I submitted an earlier version of this essay at university. In updating the statistics (and generally re-working the proposal), it came as little surprise that the situation facing both users and society continues to deteriorate.

Drug Consumption Rooms (‘DCRs’) are facilities which enable people to use controlled substances (purchased elsewhere) in a hygienic, medically-supervised setting. They are focussed mainly on injecting drug users, and are widespread across Europe, Canada and Australia. DCRs are proven to reduce drug-related deaths and crime (along with the associated public health costs), and to improve long-term drug cessation in comparison to other measures like Opioid-Substitution Therapy. 

I chose this topic after hearing about Neil Woods, an undercover police officer who risked life and limb infiltrating drug gangs until his recent retirement. Neil’s greatest success came with the dismantling of ‘The Burger Bar Boys’, who controlled the drugs trade in much of the West Midlands. Although scores were convicted and imprisoned, this huge operation interrupted Birmingham’s drug supply for just six hours. Months of dangerous work and tens of thousands of pounds achieved almost nothing - logic alone calls for a new approach. 

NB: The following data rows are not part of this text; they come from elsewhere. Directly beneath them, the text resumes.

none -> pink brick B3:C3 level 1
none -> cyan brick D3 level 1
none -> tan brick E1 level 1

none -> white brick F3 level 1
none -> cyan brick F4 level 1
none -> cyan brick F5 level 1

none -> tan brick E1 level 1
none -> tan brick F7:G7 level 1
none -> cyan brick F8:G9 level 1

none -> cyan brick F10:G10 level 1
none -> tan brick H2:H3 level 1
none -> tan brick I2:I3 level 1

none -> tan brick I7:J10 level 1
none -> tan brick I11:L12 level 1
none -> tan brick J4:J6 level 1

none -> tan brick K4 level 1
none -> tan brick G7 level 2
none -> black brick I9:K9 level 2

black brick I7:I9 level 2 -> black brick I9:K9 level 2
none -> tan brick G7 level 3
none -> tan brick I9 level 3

It is easy to get side-tracked in this area. Many will point to choices, arguing that users have brought the illnesses, crime and death tied to heavy drug use upon themselves. Others will counter with the socio-economic factors which, for many users, re-cast choices as inevitabilities; this in turn leads to debates over the de-criminalisation and legalisation of controlled substances.

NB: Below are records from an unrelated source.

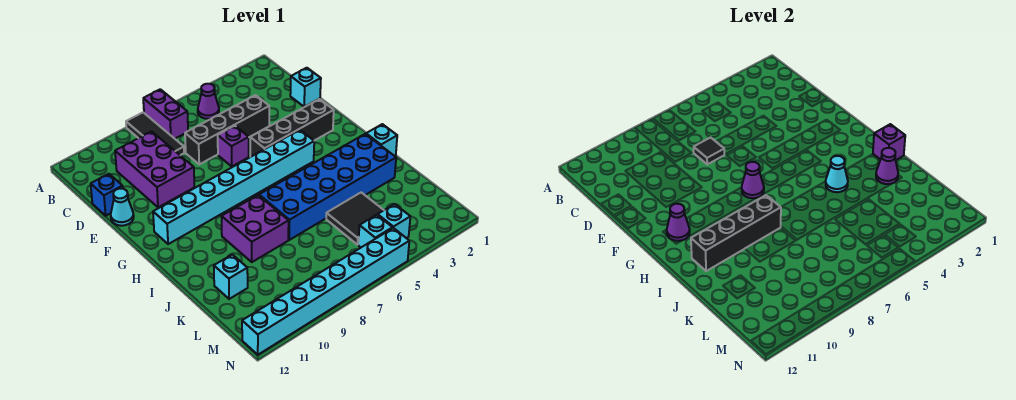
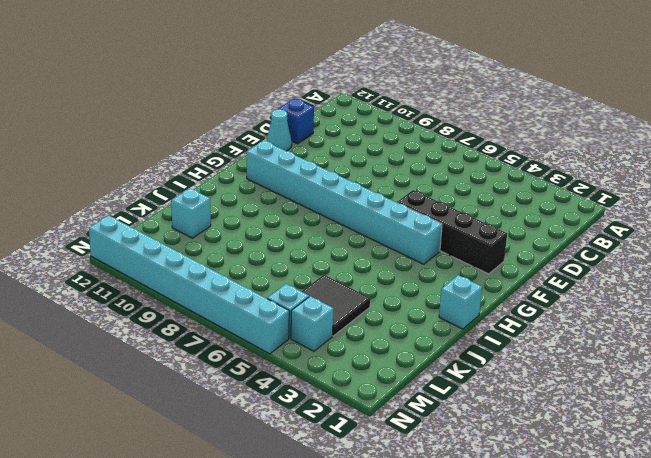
none -> purple brick A7:B7 level 1
none -> black tile A8:C8 level 1
none -> purple cone B5 level 1

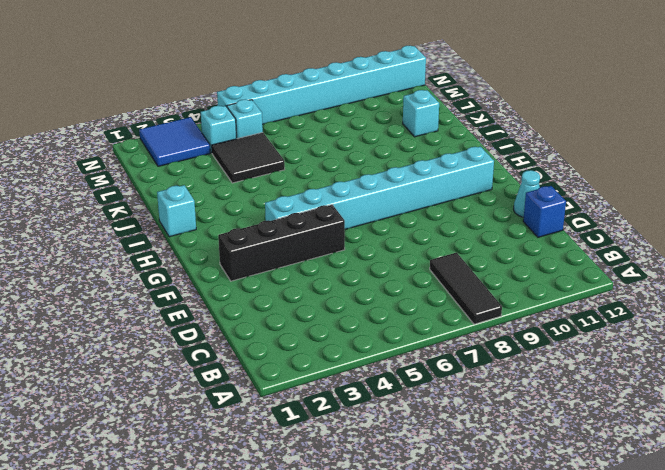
blue tile M2:N3 level 1 -> none
none -> purple brick A7:B7 level 1
none -> purple cone B5 level 1
none -> purple brick C9:E10 level 1

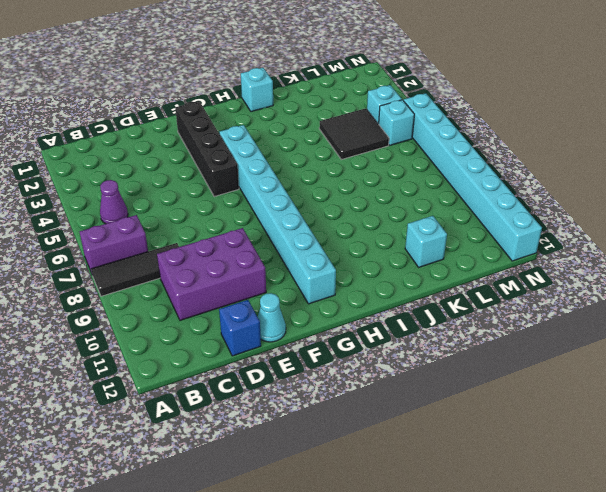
none -> cyan brick D1 level 1
none -> black brick D4:D7 level 1
none -> purple brick E6 level 1

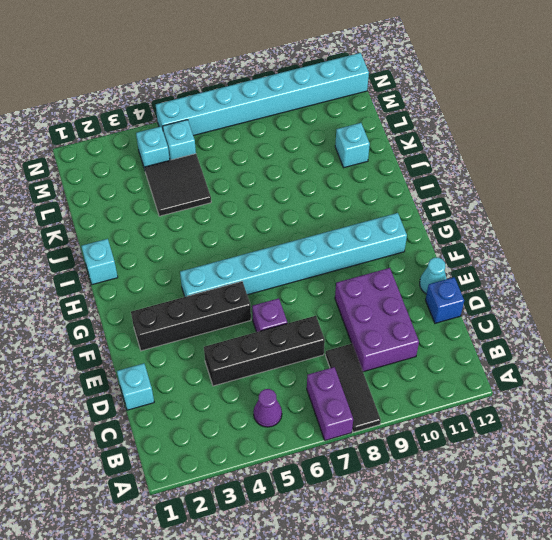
none -> blue brick I2:J7 level 1
none -> purple brick I8:J9 level 1
none -> black tile D7 level 2

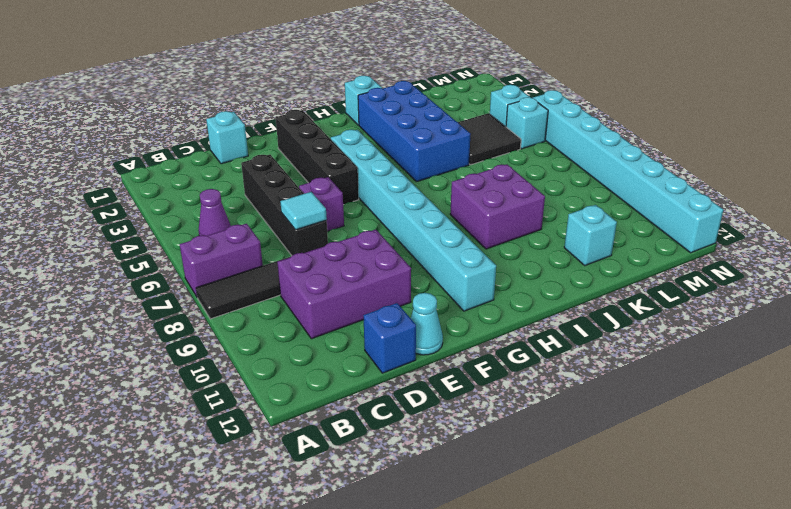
cyan tile D7 level 2 -> black tile D7 level 2
blue brick I2:J5 level 1 -> blue brick I2:J7 level 1
none -> purple cone G7 level 2
none -> purple cone G11 level 2
none -> purple brick I1 level 2

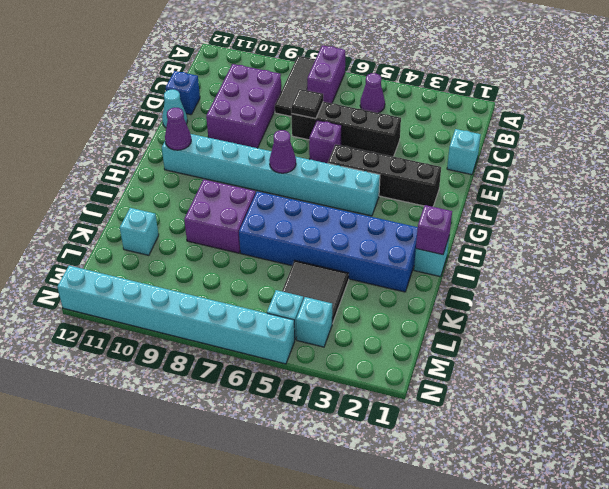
none -> cyan cone I4 level 2
none -> black brick I8:I11 level 2
none -> purple cone J2 level 2

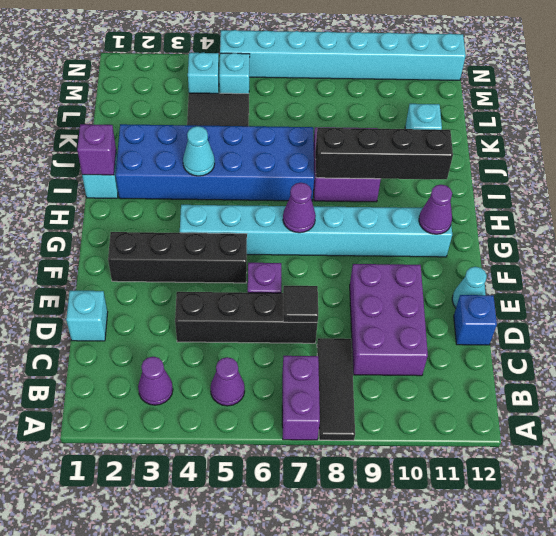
purple cone B3 level 1 -> purple cone J2 level 2

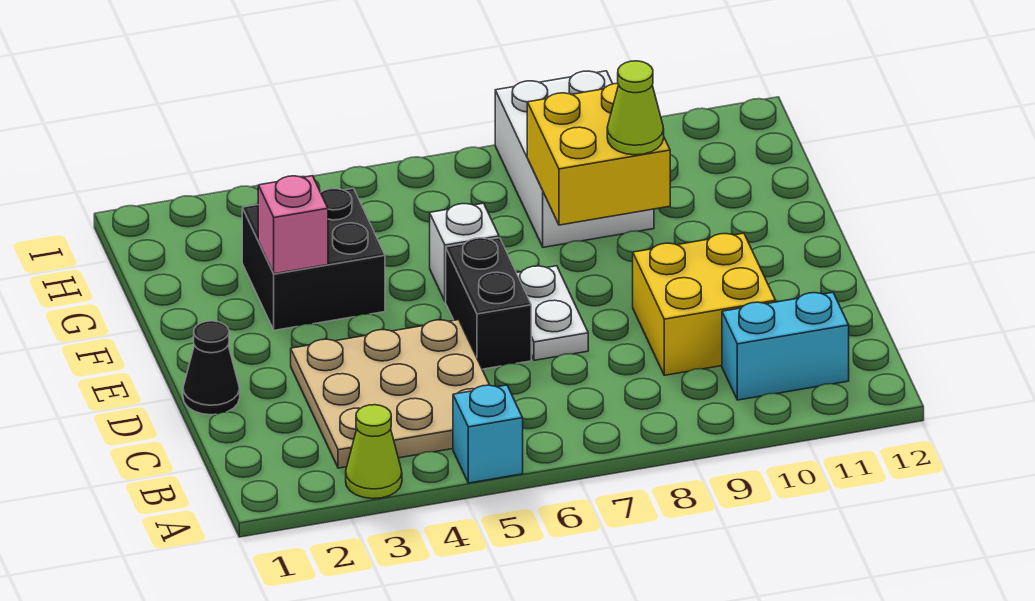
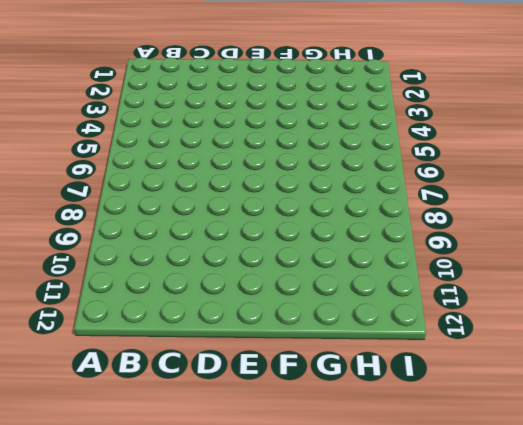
none -> lime cone A3 level 1
none -> cyan brick A5 level 1
none -> tan plate B3:D5 level 1

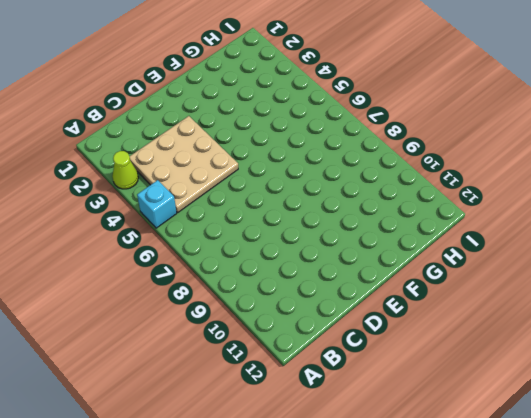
none -> cyan brick B10:B11 level 1
none -> yellow brick C9:D10 level 1
none -> black cone D1 level 1

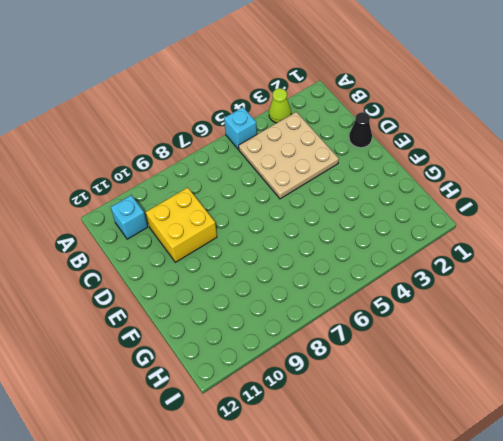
cyan brick B11 level 1 -> cyan brick B10:B11 level 1
none -> black brick D6:E6 level 1
none -> white plate D7:E7 level 1
none -> black brick F3:G4 level 1

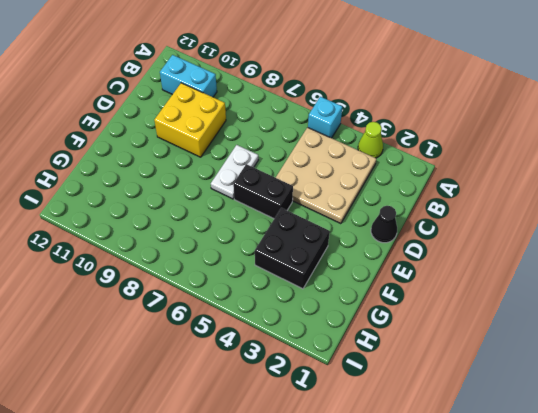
black brick E5:E6 level 1 -> black brick D6:E6 level 1
none -> white brick F6 level 1
none -> white brick G8:I9 level 1
none -> pink brick F3 level 2

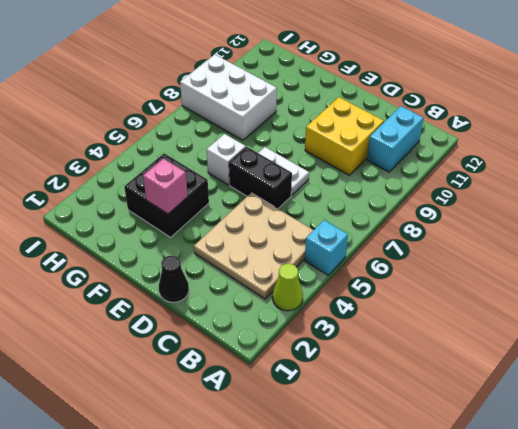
none -> yellow brick F8:G9 level 2
none -> lime cone F9 level 3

I thought it best to step away from this, and instead explore how society is being affected by the drugs crisis, and how the real benefits of DCRs can be secured through legal reform.

The scale of the problem is staggering. Since 2010, drug-related deaths in the UK have increased by almost two-thirds, with all-time records broken in each of the last three years. There are emerging threats within this crisis, such as the contamination of drugs (particularly from Fentanyl) across the country; alongside increases in the availability of heroin, this has had a significant impact on drug-related morbidity.

The blame for this lies firmly with current regulation, policy and practice, which has failed to adapt to the crisis or neuter drug supply. Central to this architecture is the Misuse of Drugs Act 1971 (‘MDA’), which creates offences for possession and supply of controlled substances, and the use of equipment and premises for their consumption. Some inroads have been made into the MDA, including  ‘Needle and Syringe Programmes’ (centres dispensing sterile needles and other drug paraphernalia).

There are substantial issues with each of this and other measures, but analysing them collectively highlights a broader and more difficult problem: incoherence. Government facilitates the injection of drugs without changing user risk behaviour (such as groin injections and needle-sharing) or providing safe places to inject. Both factors have a substantial bearing on the risk of overdose and complications from intravenous drug use, and yet cannot be addressed due to the rigidity of the current regime.

At the policy level, Drug Strategies outline government thinking and aspirations for drug regulation. Incoherence is rife here, too: the latest Strategy from 2017 called for an “effective, universal approach to drug use”, and yet made no moves to implement this, instead reiterating that “local partners” must identify risks and take appropriate action. Although local knowledge is a valuable resource, there is no national framework through which that knowledge can be filtered and used effectively. 

Such incoherence also breeds uncertainty. The failure of the ‘war on drugs’ to combat use and supply in this country (with Class A drug use now at its highest since the early 1990s) for want of resources. Whatever one’s view on the merits of the war on drugs itself, the fragmented approach we have now makes it far more difficult to predict the law’s application with any certainty, and fails to combat the harm to both users and wider society.

It does not have to be this way. DCRs are increasingly appreciated for the effective harm-reduction tools that they are. Even the International Narcotics Control Board, which for years criticised DCRs, commended (in 2019) their effectiveness in France and Germany .

Our government is aware of DCRs but has rejected them for fear of increased crime and strain on police forces, and the condoning of drug use. The evidence rebuts the former; as to the latter, an enlightened new approach which appreciates current realities is needed.

I am thrilled to have been selected as the winner of this competition by the Bar Council's Law Reform Committee, and truly humbled by the generosity of the award. It enables me to replace my ancient laptop, which will make the Bar Course somewhat less stressful, and to keep pursuing a career at the criminal Bar. 

Joseph Lord is the 2021 winner of the Bar Council's Law Reform Essay Competition. He read Law at UCL, graduating with First Class Hons in 2020. He took a year out, which included working for charity Advocate in the Casework Team, and then commenced the Bar Practice Course with the Inns of Court College of Advocacy (ICCA) in September 2021, made possible by a scholarship from the Leonard Sainer Foundation.